To be truthful I have less experience of using this type of compass (I guess we're talking Suunto here) and more of using a theodolite - I was a surveyor for 5 years.

Using a handheld compass for map reading/navigation I sight across it with both eyes but then I'm not trying to read it that precisely.

But if I was trying to get an accurate reading for a critical bearing such as a distant object RO  then I would still try to lay a compass on using one eye (with the compass sat on something so it does not move) and then read the scale separately with both eyes looking straight down on the scale.

I have a Suunto in my possesion at present - I will go and fiddle to see if I can get what you mean...
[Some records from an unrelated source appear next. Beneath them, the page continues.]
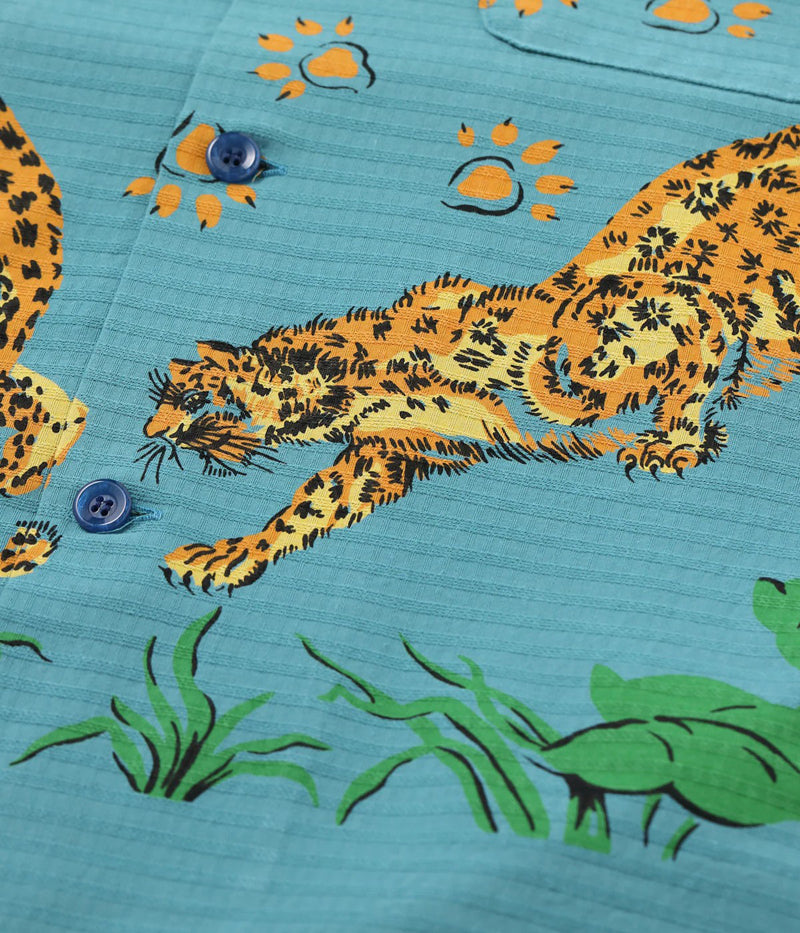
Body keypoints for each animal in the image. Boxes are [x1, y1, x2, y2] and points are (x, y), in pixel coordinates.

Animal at [140, 122, 800, 594]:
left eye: (198, 399)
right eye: (167, 392)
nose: (150, 433)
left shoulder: (684, 305)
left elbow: (696, 370)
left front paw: (674, 441)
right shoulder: (388, 448)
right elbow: (309, 507)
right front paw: (228, 556)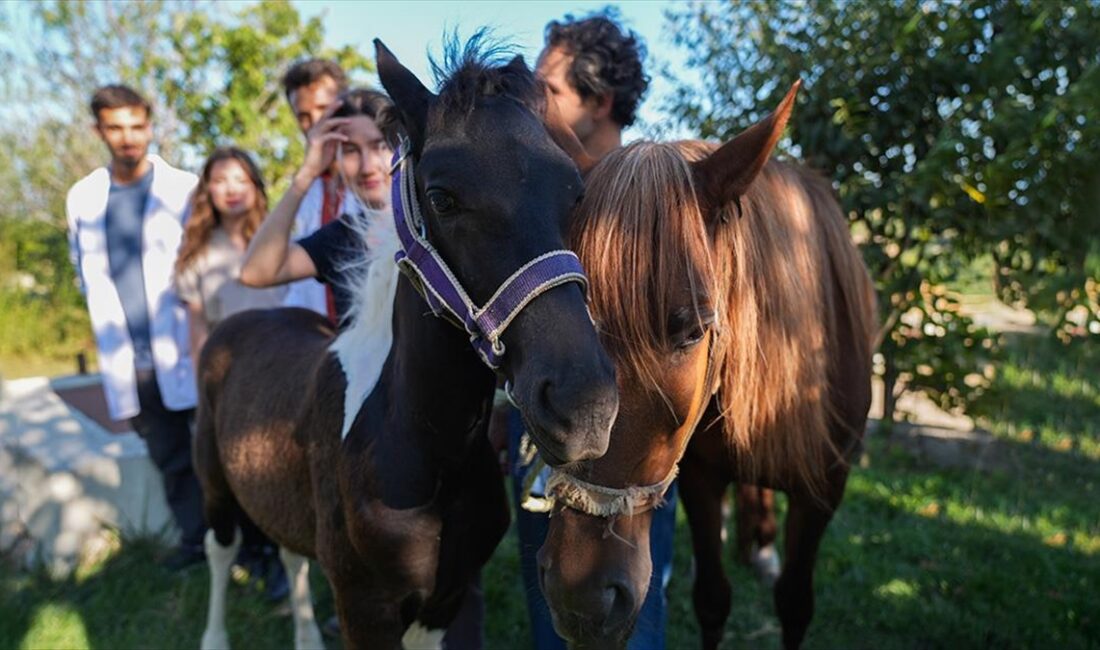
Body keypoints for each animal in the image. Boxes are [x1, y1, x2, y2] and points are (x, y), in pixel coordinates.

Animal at [534, 84, 875, 646]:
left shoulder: (824, 489)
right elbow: (713, 599)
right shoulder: (700, 477)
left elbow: (795, 603)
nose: (579, 597)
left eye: (693, 331)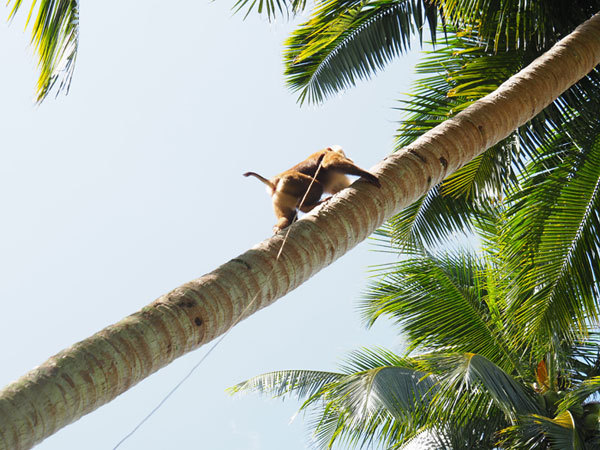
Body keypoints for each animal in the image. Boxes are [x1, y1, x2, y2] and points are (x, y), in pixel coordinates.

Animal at [243, 146, 380, 234]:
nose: (349, 158)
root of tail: (274, 181)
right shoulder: (326, 153)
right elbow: (330, 164)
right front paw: (367, 174)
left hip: (280, 196)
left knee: (287, 216)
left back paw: (279, 226)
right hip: (292, 181)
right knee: (316, 186)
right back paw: (306, 207)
The point about the way in which we use Suuntos is that they are hand held thus the scale must be read at the same time as the instrument is properly positioned; that is why both eyes must be used simultaneously - one on the far point and one on the scale. A tripod mounted instrument can be set up, properly positioned and then left while you have a cup of tea before the relevant figure need be read off the scale. It is this use of both eyes that means that an allowance needs be made for the user as well as for the instrument and for magnetic variation. All these factors can be rolled up into one global "correction" provided that this calibration is done on every trip and that on that trip the instrument is then used in the same way by the same person to take all the readings.

I recommend that you read 'The effect of binocular vision disorders on cave surveying accuracy' by Mark Dougherty, Cave and Karst Science Vol 33 No 2 2006. Using two eyes is great provided they both point in the same direction. The aforesaid binocular disorders may mean they do not, and from the paper it seems that could apply to about 20% of the population - and perhaps more on a morning after a night before! To achieve a grade 5 survey the surveyer should check that they don't suffer before taking any readings. If they do, or suspect they might, then using one eye is perfectly possible and eliminates the possibility of error. I find that two eyes can be okay provided I stay focused on the far station. However if my attention switches to attempting to read the Suunto's scale through the film of mud inside it, the reading can go haywire. To avoid a possible source of eror I always use just one eye for the compass switching my attention back and forward between the far station and the scale. Another way of eliminating binocular and parallax errors when using two eyes is to turn your head on its side so one eye is vertically above the other! I think that suggestion in teh paper might even have been serious?